Sur certains programmes du Festival d’Aix, les astérisques se multiplient. Celles-ci indiquent qui, parmi les artistes présents sur une production, est passé par l’académie de chant, de composition, d’instrument ou même de mise en scène proposée par le festival. Depuis sa fondation par Pierre Boulez en 1998, l’académie a accompagné et révélé de nombreux grands talents. Et il y a fort à parier que cette édition ne fasse pas exception.
Au diapason baroque
Présent tout au long d’Aix en Juin, la résidence voix a conclu son périple à la Villa Lily Pastré le 8 juillet. Et a fait preuve d’un courage certain face à l’acoustique peu clémente de ce lieu, pensé comme une solution de repli après la fermeture de l’Hôtel Maynier d’Oppède mais bien moins abrité des vents, et le choix d’un répertoire ancien, impulsé par le chef Sébastien Daucé et son Ensemble Correspondances.
Choix qui avait cependant de quoi ravir les amateurs du genre, notamment dans sa capacité à faire dialoguer le baroque italien et le baroque français, apparaissant ici bien plus proches dans leurs écritures et leurs enjeux que les interprétations historiquement informées ne pouvaient laisser présumer. Mais les pages de Lully, Cambefort, Charpentier et Cavalli se sont révélées peu propices au déploiement de la personnalité de ses jeunes interprètes. Sous la direction de Daucé mais également de l’affutée cheffe en résidence Guillemette Daboval, on découvre cependant avec surprise le timbre idéal, l’énonciation sans faille et les talents certains de comédienne de Mathilde Ortscheidt. Mais aussi la délicatesse de la soprano Meredith Wohlgemuth, le timbre soprano lyrique de Lucia Tumminelli, l’ampleur vocale impressionnante d’Emily Richter. Et, côté masculin, deux beaux ténors – Daniel Espinal et Matthew Goodheart – et d’impressionnants barytons – Armand Rabot et Navasard Hakobyan.
Cordes affranchies
Sous la houlette du Quatuor Diotima, la soirée de sortie de résidence instrument s’est quant à elle révélée une belle démonstration d’audace. Le Quatuor Poiesis, look punk-chic – jupe virevoltante, tatouages, chaussures à paillettes et piercings inclus –, s’imposera notamment avec ParaMetaString d’Unsuk Chin, directrice de la résidence de composition. Ce kaléidoscope de pizzicati filés, crissements furtifs et éclats métalliques entre échos électroniques et cordes métamorphosées, suspend la salle. L’ensemble sait également extraire le meilleur de la fougue beethovénienne : le premier mouvement du Razoumovski n° 1, net, incisif, incandescent, transporte l’auditoire.

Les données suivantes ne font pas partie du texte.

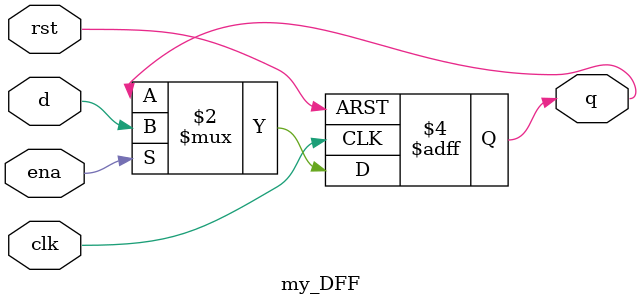
<source format=v>
module my_DFF (
	input wire clk,
	input wire rst,
	input wire ena,
	input wire d,
	output reg q);
always @(posedge clk, posedge rst) begin
	if(rst) begin
		q <= 1'b0;
	end else if (ena) begin
		q <= d;
	end
end

endmodule

</source>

Mais l’élégance et le souffle romantique du Quatuor Ineo ne furent pas en reste : sur Schulhoff, ses Cinq Pièces goguenardes et grinçantes, mais surtout sur Mozart et « Les Dissonances » dont la modernité frappe comme un éclat de verre – on croirait entendre Schönberg sous les archets. Deux créations issues de la résidence ont également marqué les esprits : les harmoniques tintinnabulantes de Leilehua Lanzilotti, jouant des cordes à vide comme d’un carillon sur l’écopoétique the water in your body is just visiting, puis l’octuor Nyx.Muse de Yiqing Zhu, vaste chambre d’échos où se reflète l’ombre d’Unsuk Chin. Frissons garantis.
SUZANNE CANESSA
Les concerts de sortie de résidence ont été donnés les 7 et 8 juillet au Conservatoire Darius Milhaud et à la Villa Lily Pastré.